“If CCA power is being procured outside the state, I think it goes against our state’s two goals that we have. To create jobs locally and the second, to build those projects that combat climate change that replace the ones that don’t. And, as long as we’re not pushing new projects, we’re not going to be replacing the projects that are currently part of the problem.
I am concerned that we are creating a system that is going to be ungovernable. Shifting responsibilities into agencies that can’t sustain them and eventually seeing a domino effect of closures of these CCAs that could lead to a collapse of our system.”
- CA State Senator Ben Hueso
“I think that the type of oversight that IOUs [investor-owned utilities] have to the PUC managing their operation should apply to the CCA. If it walks like a duck and quacks like a duck … You want (CCAs) to be everything that a utility is, other than report to the PUC? Those reporting obligations should apply to CCAs, as they do IOUs.”
- CA State Senator Steven Bradford
“We are concerned because there are too many questions that remain to be answered.
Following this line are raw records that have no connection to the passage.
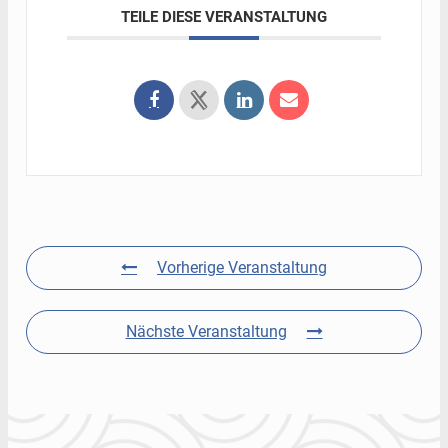
TEILE DIESE VERANSTALTUNG
Vorherige Veranstaltung
Nächste Veranstaltung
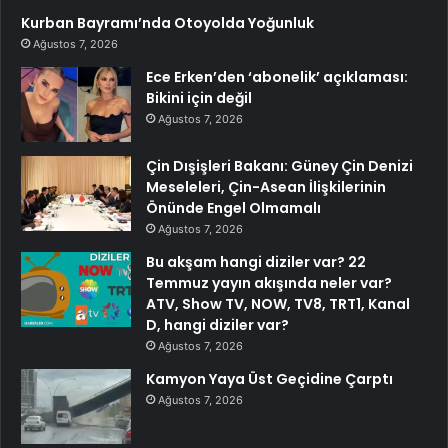
Ağustos 7, 2026
EPAM Systems hissesi bugün neden düşüyor?
Ağustos 7, 2026
‘ABD’yi sat’ teması yeniden gündemde
Ağustos 7, 2026
Google’da taşlar yerinden oynadı:
Yapay zekâ ekibinin başında artık bir
Türk var
Ağustos 7, 2026
Kurban Bayramı’nda Otoyolda Yoğunluk
Ağustos 7, 2026
Ece Erken’den ‘abonelik’ açıklaması:
Bikini için değil
Ağustos 7, 2026
Çin Dışişleri Bakanı: Güney Çin Denizi
Meseleleri, Çin-Asean İlişkilerinin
We are very interested in coming up with an inclusive solution.”
- Jose Perez, Chairman and CEO of Hispanics in Energy
“Energy choice can be a good thing, but not if it benefits some customers at the expense of others.”
- Eric Harris, NAACP
“The CCAs are new entities – they don’t have a track record. They don’t have credit ratings. They don’t own much of anything …They don’t actually have assets or capital structures and so it is difficult for them to be counter parties to big deals that require hundreds of millions, or billions of dollars of investment.”
- Matt Freedman, Staff Attorney for The Utility Reform Network
“It’s really easy to see the train wreck that will come. We will have a new PCIA, or a replacement, and the cost will be higher than it is now. These new CCAs will say, ‘Oh my God, this thing we planned for, it doesn’t work anymore. The economics don’t work.’ Or their customers will get hit with big rate increases, or they will come running to the (state government) to bail them out … We can do something to prevent this train wreck. We should press the pause button. Let’s give it a little time and let’s figure out what the new cost allocation method is going to be. Let’s figure out what the numbers are.”
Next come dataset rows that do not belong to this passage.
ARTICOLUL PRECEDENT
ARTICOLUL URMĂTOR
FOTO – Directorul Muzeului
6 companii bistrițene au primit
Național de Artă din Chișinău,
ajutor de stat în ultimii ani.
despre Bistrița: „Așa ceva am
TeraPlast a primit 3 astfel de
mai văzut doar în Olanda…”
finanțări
- Marc Joseph, Legal Counsel for California Coalition of Utility Employees
“The PCIA (exit fee) has not delivered on its goal. We understand that only about 65 percent of the costs that are appropriately born with customers when they leave utility service are actually taken with them. That leaves 35 percent behind and who pays for that? That’s not paid for by utility shareholders. As it currently stands, it is paid for by customers who are left behind. It is paid for by customers who are in cities who either can’t take advantage of CCAs or choose not to enter into the electric commodity business. For a typical customer in Bakersfield, that’s about $100 to $150 a year more that they are paying because customers in Marin or San Francisco have chosen to go CCA. That is not a fair structure, it’s not an equitable structure and we need to address it.”
- Steve Malnight, Senior Vice President for Strategy and Policy, PG&E
“In the power business, size does matter. Large utilities have greater leverage to bargain and, more importantly, pledge their huge balance sheets to support the power-purchase agreements that allow large-scale and very expensive solar, wind and other renewable projects to be built in California, creating jobs and reducing emissions. CCAs must demonstrate they can generate more renewable projects. How could this happen without our city pledging its balance sheet in support of a 25-year power-purchase agreement?”
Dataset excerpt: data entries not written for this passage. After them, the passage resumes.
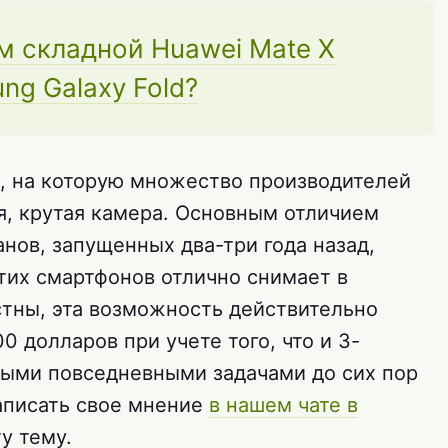
м складной Huawei Mate X
ng Galaxy Fold?
, на которую множество производителей
я, крутая камера. Основным отличием
нов, запущенных два-три года назад,
этих смартфонов отлично снимает в
стны, эта возможность действительно
0 долларов при учете того, что и 3-
ными повседневными задачами до сих пор
аписать свое мнение
в нашем чате в
у тему.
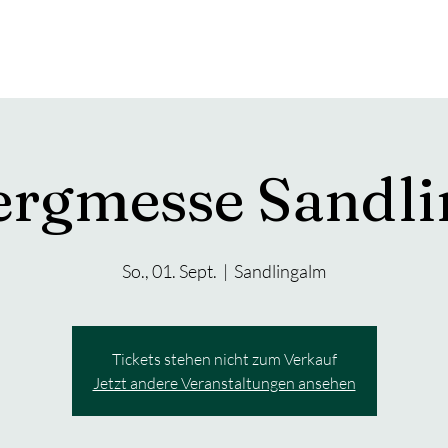
BMF2027
VEREIN
JUGEND
SPONSOREN
ergmesse Sandli
So., 01. Sept.
  |  
Sandlingalm
Tickets stehen nicht zum Verkauf
Jetzt andere Veranstaltungen ansehen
- Jim Waring, co-founder of CleanTech San Diego, and Bob Nelson, CleanTech board member who served on the City of San Diego Public Utilities Advisory Commission
“The city’s Draft CCA Report demonstrates some positive and some negative scenarios, and the cost uncertainty is nearly $3 billion. In other words, we don’t know if this would be a gain of $257 million or a loss of $2.77 billion, according to the draft report. It is absolutely reasonable to demand more certainty. All of us have seen what projection errors have meant for our regional transportation agency. We don’t want to repeat the same mistake.”
- Haney Hong, President and CEO of San Diego County Taxpayers Association
It is critical that we openly discuss all opportunities and options for achieving San Diego’s climate action goals. The choices we make today in implementing this bold policy vision will shape San Diego and the lives of its residents for generations to come, so we need to make sure we get this right.